A young man, sudden scrotal pain, and a clock that started before he reached you. Why the OR is the investigation and Doppler is the tiebreaker, never the verdict.

The one-liner

High clinical suspicion of torsion goes to the OR — no imaging. Salvage is >90% under 6 hours and under 10% by 24. The cost of a negative exploration is benign; the cost of waiting is a dead testis.

The acute scrotum is one of the first things you’ll be paged about overnight, and the whole skill is acting on a fear before a scan can confirm it. The mistake is almost never the unnecessary exploration. It’s the necessary one that happened too late.

The clock

Torsion is a vascular emergency — the cord twists inside the tunica vaginalis, the testis loses its supply, and salvage is a hard ceiling set by ischemic time:

  • >90% salvage if you’re operating inside 6 hours
  • ~50% by 12 hours
  • <10% by 24 hours

That single curve reorganizes everything else. The collateral supply — testicular, deferential, and cremasteric arteries — is real but cannot outrun a complete twist. So the question for every acute scrotum is one question with a clock attached: is this torsion until proven otherwise?

What the exam is telling you

The findings that make a clinical diagnosis — no imaging required:

  • Sudden, severe, unilateral pain — often nocturnal, often waking the patient.
  • Nausea and vomiting alongside it (vagal).
  • A high-riding, transverse testis with a tender cord.
  • Absent cremasteric reflex and a negative Prehn’s sign — elevation does not relieve.

What everyone gets wrong

The cremasteric reflex cuts one way. Its absence supports torsion; its presence does not exclude it— and it’s far less sensitive in adults than in boys under 12. A normal-looking reflex has talked more than one tired team out of the right operation. Use it to raise concern, never to lower it.

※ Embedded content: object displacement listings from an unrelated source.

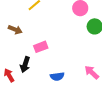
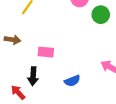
pink rectangle: (41, 47) -> (46, 52), turned 40

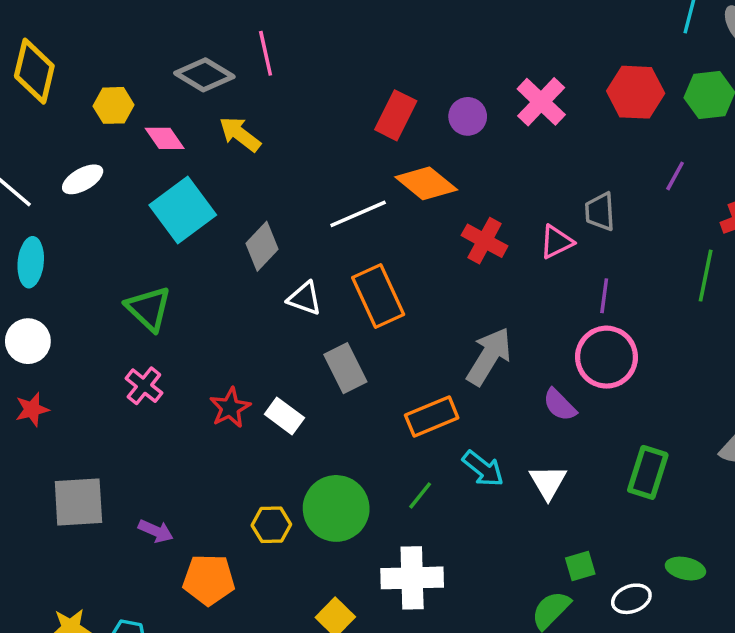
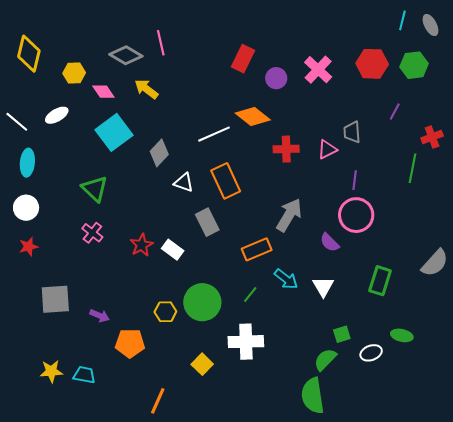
red rectangle: (396, 115) -> (243, 59), moved
red cross: (485, 241) -> (286, 149), turned -30

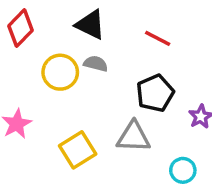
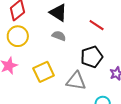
yellow circle: (60, 72) -> (18, 36), moved
yellow square: (78, 150) -> (44, 72), moved

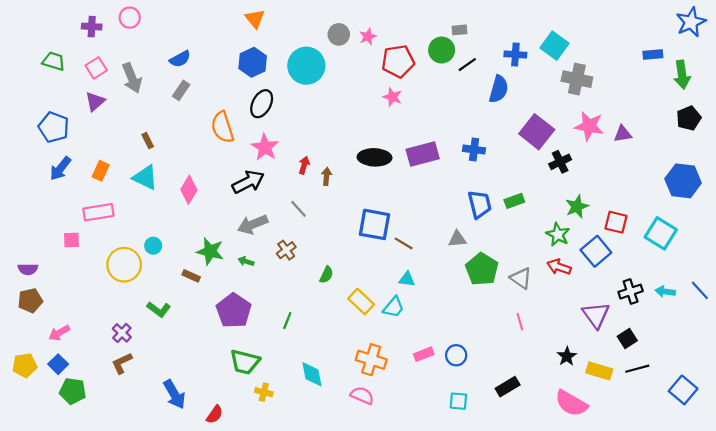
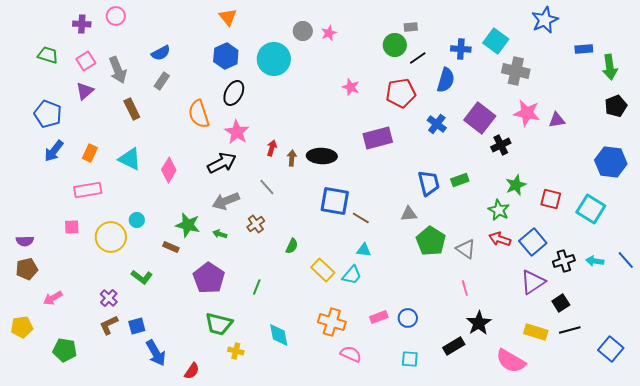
blue star: (691, 22) -> (545, 20), moved
red pentagon: (398, 61) -> (401, 93), moved
brown rectangle: (148, 141) -> (132, 109), moved, size x1.5
blue cross: (474, 150) -> (437, 124), moved, turned 30
black ellipse: (375, 157) -> (322, 156), moved
pink square: (72, 240) -> (72, 227), moved
blue square: (596, 251) -> (533, 242), moved
purple triangle: (596, 315) -> (533, 282), turned 32
black star: (567, 356) -> (479, 323), moved, size x1.4
blue square: (58, 364) -> (137, 326), moved, turned 30
pink semicircle: (362, 395) -> (351, 354), moved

The fork: how worried are you?

Everything funnels into one decision, and it determines whether imaging is even part of the plan.

High clinical suspicion → straight to the OR for scrotal exploration. You do not let a Doppler delay an obvious torsion. If ultrasound isn’t readily available, you do not wait — you mobilize the room.

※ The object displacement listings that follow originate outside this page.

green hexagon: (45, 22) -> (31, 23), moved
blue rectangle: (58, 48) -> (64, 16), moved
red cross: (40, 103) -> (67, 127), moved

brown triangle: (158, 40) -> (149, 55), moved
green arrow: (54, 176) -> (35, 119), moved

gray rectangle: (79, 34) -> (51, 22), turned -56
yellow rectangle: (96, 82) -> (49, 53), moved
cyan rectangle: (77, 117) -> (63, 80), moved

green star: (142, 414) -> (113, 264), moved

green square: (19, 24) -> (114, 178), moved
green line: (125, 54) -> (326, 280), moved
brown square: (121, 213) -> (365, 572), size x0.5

Color Doppler earns its place only when the picture is genuinely equivocal: it shows absent or asymmetric flow, or the “whirlpool” sign of the spiral cord. But two traps live here. Flow can be falsely preserved in partial or intermittent torsion. And a tender testis with normal Doppler in a man whose pain started yesterday may be a torsion that detorsed on its own — still a salvageable OR case, not a reassurance.

When clinical and Doppler disagree, clinical wins. A scrotum that looks like torsion goes to the OR. The Doppler is a tiebreaker, not a verdict.

In the room

Scrotal approach through the midline raphe. Detort the affected testis, wrap it in warm gauze, and wait ten minutes for it to declare. Viable gets three-point fixation with non-absorbable suture; non-viable gets orchiectomy with counselling about fertility and testosterone. Either way, you fix the contralateral side at the same operation — the bell-clapper deformity that allowed this is almost always bilateral.

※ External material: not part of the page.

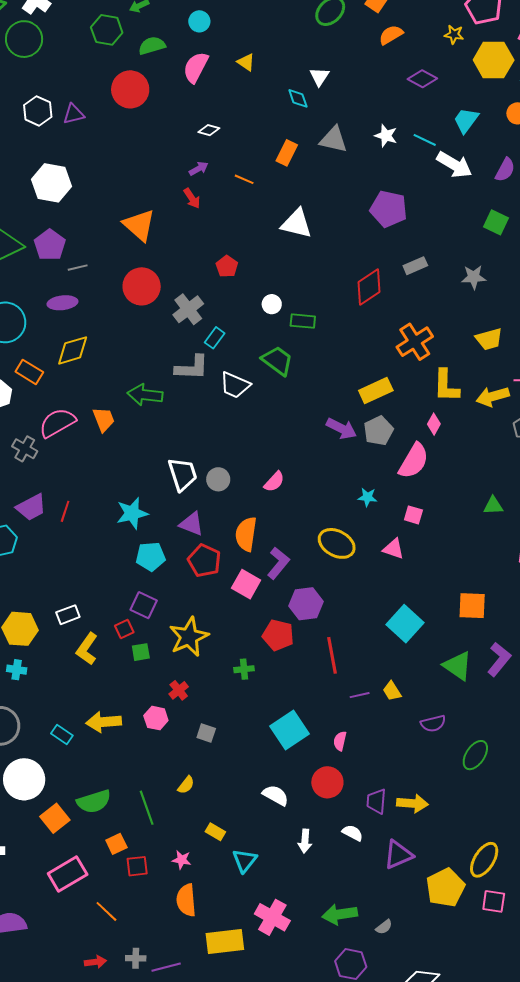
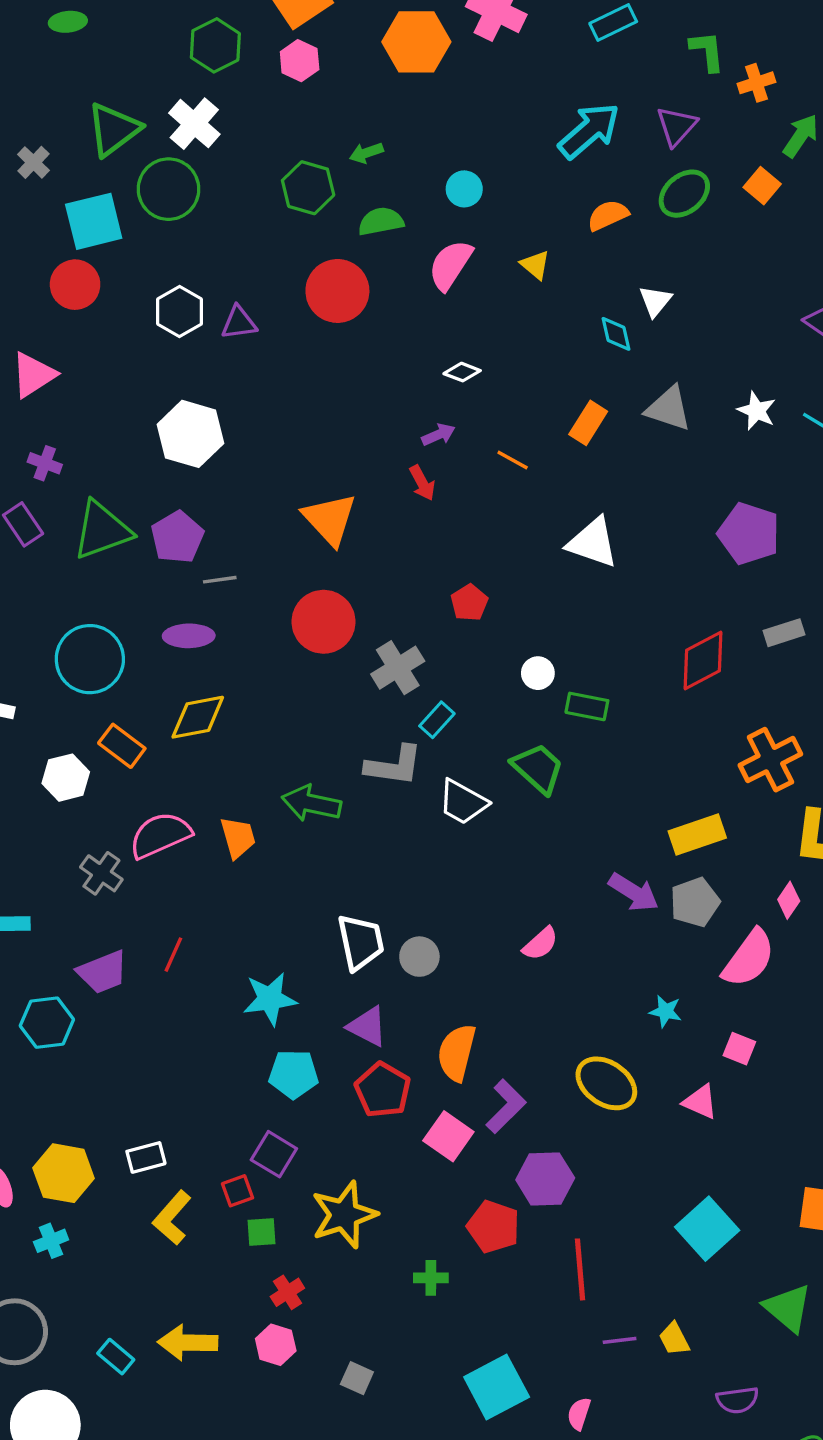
orange semicircle: (391, 35) -> (608, 215), moved
pink semicircle: (274, 482) -> (540, 944), moved
red line: (65, 511) -> (173, 955), moved
cyan cross: (17, 670) -> (51, 1241), turned -36
red cross: (179, 690) -> (287, 1292), moved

The differential you’re ruling against

  • Epididymo-orchitis — gradual, dysuria or discharge, increased flow on Doppler; the workup tolerates time.
  • Torsed appendix testis — pre-pubertal, focal “blue dot” at the upper pole, viable testis, managed conservatively.
  • Incarcerated hernia, trauma/rupture, referred pain — usually separated by exam and history.

If you remember one thing

When torsion is a real possibility, the safest move and the fastest move are the same move. A negative exploration costs little. Waiting for certainty costs the testis.

Educational framework written from a trainee’s perspective — not a substitute for guidelines, supervision, or clinical judgment. Last reviewed 2026-06-11.